Review vom 26.02.2014


Jürgen Hauß
Anfang Januar habe ich in meinem Lieblingsplattenladen im Blues-Regal die erste Neuerscheinung des Jahres 2014 entdeckt: Eine neue - sprich: die neunte - Ausgabe der Promotions-Reihe
Where Blues Meets Rock aus dem einschlägigen Plattenlabel Provogue Records und angesichts des stets günstigen Preises sofort im Geiste den 'Kaufen-Button' gedrückt. Denn in dieser Reihe stellt Provogue in relativ regelmäßiger Folge das jüngste bzw. 'upcoming'-Output seiner Vertragskünstler vor (aktuell u. a. Robben Ford, Walter Trout, Robert Cray, Gov't Mule,
Popa Chubby, und da entdecke ich ständig interessante Songs bzw. Künstler, an denen ich bislang eher vorbeigehört habe.

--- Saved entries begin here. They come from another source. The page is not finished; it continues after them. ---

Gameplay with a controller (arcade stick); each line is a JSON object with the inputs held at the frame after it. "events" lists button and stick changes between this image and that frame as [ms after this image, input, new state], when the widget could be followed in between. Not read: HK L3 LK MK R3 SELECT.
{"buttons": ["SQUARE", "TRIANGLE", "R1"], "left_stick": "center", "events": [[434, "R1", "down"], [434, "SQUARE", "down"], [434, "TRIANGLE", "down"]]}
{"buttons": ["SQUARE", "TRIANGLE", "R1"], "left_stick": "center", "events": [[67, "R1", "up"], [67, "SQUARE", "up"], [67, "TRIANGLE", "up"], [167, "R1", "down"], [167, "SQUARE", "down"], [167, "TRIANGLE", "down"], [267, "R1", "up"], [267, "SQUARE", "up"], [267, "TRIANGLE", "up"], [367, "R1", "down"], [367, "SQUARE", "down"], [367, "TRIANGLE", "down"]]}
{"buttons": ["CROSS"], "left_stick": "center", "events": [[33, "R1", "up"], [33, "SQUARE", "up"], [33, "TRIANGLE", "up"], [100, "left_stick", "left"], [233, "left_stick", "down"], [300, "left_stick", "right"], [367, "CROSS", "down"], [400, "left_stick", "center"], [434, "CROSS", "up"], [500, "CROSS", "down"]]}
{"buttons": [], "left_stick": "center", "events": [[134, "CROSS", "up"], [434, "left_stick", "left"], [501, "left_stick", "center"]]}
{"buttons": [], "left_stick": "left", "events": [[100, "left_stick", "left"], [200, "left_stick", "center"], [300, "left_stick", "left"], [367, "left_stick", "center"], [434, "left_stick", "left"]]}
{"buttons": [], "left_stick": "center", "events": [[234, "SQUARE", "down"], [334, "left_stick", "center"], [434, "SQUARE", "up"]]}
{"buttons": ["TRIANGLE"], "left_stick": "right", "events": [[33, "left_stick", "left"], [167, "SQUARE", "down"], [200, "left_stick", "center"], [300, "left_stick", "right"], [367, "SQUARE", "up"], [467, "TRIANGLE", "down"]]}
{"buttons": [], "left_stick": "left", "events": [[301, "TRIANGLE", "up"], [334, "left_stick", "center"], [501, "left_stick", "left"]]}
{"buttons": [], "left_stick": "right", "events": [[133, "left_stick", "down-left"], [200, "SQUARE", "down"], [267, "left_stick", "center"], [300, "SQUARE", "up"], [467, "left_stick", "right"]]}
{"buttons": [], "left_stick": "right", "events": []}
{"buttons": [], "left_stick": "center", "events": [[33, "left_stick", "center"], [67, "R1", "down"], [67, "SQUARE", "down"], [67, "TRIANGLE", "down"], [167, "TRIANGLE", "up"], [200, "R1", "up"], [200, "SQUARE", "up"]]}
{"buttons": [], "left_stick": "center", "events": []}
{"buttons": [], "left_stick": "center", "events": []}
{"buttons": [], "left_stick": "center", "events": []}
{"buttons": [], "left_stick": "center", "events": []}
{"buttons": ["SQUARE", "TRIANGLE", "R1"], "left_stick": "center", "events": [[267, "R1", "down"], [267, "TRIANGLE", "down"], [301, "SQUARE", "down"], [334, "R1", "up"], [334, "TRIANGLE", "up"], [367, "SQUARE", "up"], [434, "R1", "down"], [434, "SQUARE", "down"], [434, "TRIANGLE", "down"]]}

Trotz der bereits getroffenen Kaufentscheidung habe ich noch vor Ort in die Scheibe reingehört, die vorliegend mit Beth Harts "Baddest Blues" von ihrem jüngsten Album Bang Bang Boom Boom startet, einem bekanntermaßen sehr ruhigen Song. Fünf Nummern weiter - nachdem mich gerade Johnny Lang ebenso wenig begeistert hat wie meinen RockTimes-Kollegen, wecken rhythmische, zugleich tiefe Tomtom-Schläge sofort mein näheres Interesse, bevor mich eine weibliche Stimme - was sage ich: Rockröhre! - im Stile zwischen der schon benannten Beth Hart oder auch einer Dana Fuchs geradezu umhaut! "Boo Hoo Hoo" heißt der Song von einer mir bis dato völlig unbekannten Band namens No Sinner.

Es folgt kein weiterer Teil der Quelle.